Hanging up my hat: Retiring as a third sector consultant

Just how is Consultants for Good member Gareth Morgan coping with the step down from the consultancy work?

I’ve just hung up my hat as third sector consultant, but I’ve actually been thinking about retirement since my mid-40s.

However, like many consultants I have had a range of working patterns.  For much of my career I have been both an university academic (paid through PAYE – though part-time for the last 25 years) as well as a freelance charity consultant – and the freelance work has been done through a partnership with my wife, Sharon, in our firm Kubernesis (Greek for ‘governance’). So any retirement decision had several angles.

I always liked the idea of a phased retirement and I managed to retire from my substantive academic post at the end of 2015. But rather than giving me more free time, I found many more charities seeking our help!  So, in recent years, I have been working nearly full time as an adviser to charities especially around the subtle issues of charity law and accounting and how those vary between the different jurisdictions of the UK.
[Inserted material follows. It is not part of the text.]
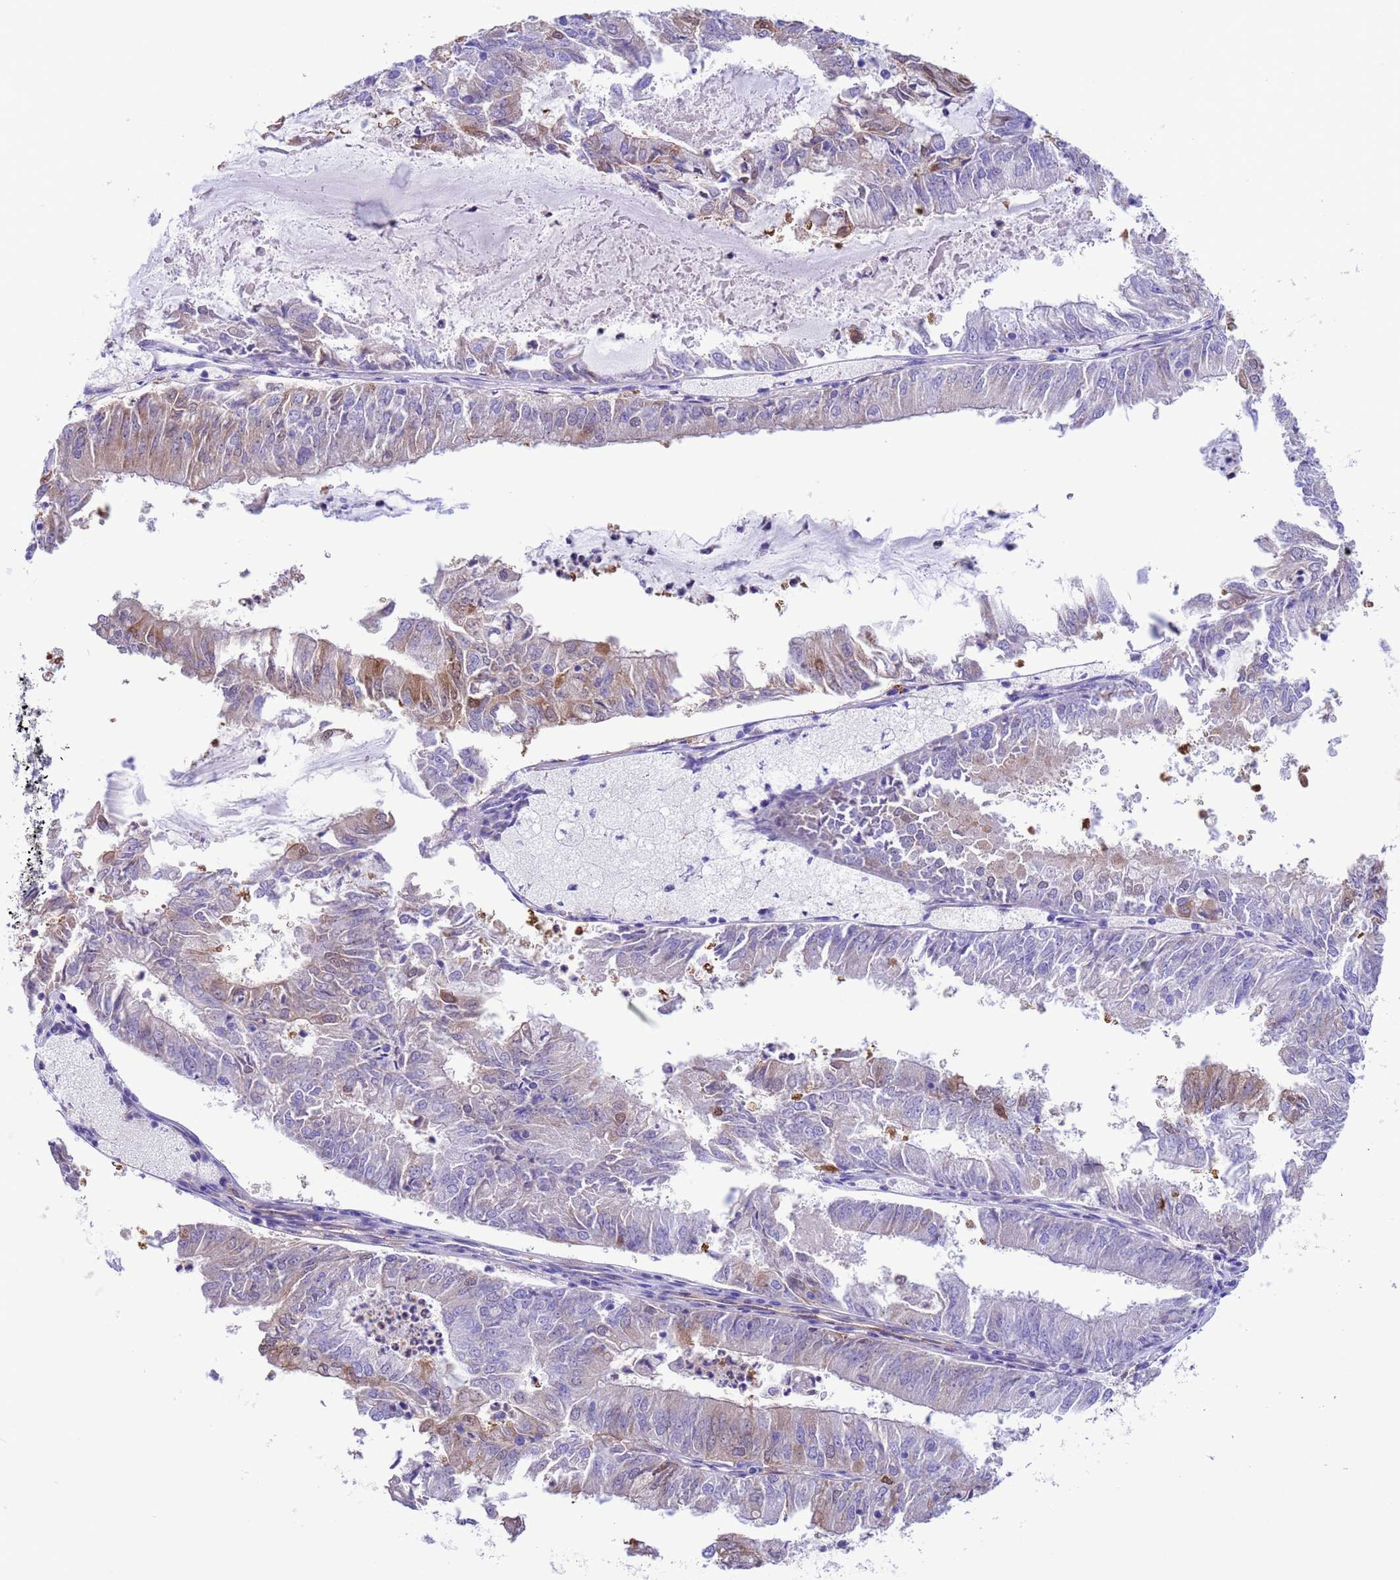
{"staining": {"intensity": "weak", "quantity": "<25%", "location": "cytoplasmic/membranous,nuclear"}, "tissue": "endometrial cancer", "cell_type": "Tumor cells", "image_type": "cancer", "snomed": [{"axis": "morphology", "description": "Adenocarcinoma, NOS"}, {"axis": "topography", "description": "Endometrium"}], "caption": "An immunohistochemistry (IHC) photomicrograph of endometrial cancer is shown. There is no staining in tumor cells of endometrial cancer.", "gene": "C6orf47", "patient": {"sex": "female", "age": 57}}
So, the decision to step down from the consultancy work was, in the end, almost as big as the decision the retire from academia six years ago.

It became clear to us by around the middle of the lockdown period that we really didn’t have the stamina to continue for more than another year or so.  We were fairly confident we would be OK financially.  So the main decisions were around a whole range of practical/emotional questions such as:

So – two weeks from the cut off date – how are we coping?

First, I’m pleased that my idea of saying we would only be available on Tuesdays and Thursdays for the work still in progress seems to be OK and clients are accepting that.  (But, like most of us involved in the sector, I am still busy with voluntary roles on other days.)

Second, there is no doubt that it is all a bit disorienting.  Even if a retirement is carefully planned, it is, of necessity, a pretty material change to one’s role and status.

But third and foremost, I am convinced that it was the right decision.  There is a risk of people keeping going too long, beyond their competence, especially working as one’s own boss.  Whilst I hope I still have my marbles, it is right to draw a line!